## Exercise goal
Beginning at the line that contains "assign npc = br_taken", write out every line down to the end of the records, with both ends kept and nothing added.

(Entries taken from a collection)
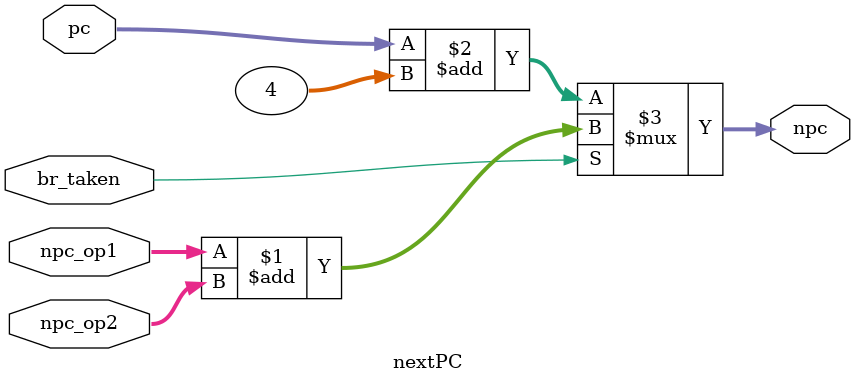
<source format=v>
`include "define.vh"

module nextPC (
    input br_taken,
    input [31:0] npc_op1, npc_op2, pc,
    output [31:0] npc
);
    assign npc = br_taken ? npc_op1 + npc_op2 : pc + 32'd4;
endmodule
</source>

## Response to the task
    assign npc = br_taken ? npc_op1 + npc_op2 : pc + 32'd4;
endmodule
</source>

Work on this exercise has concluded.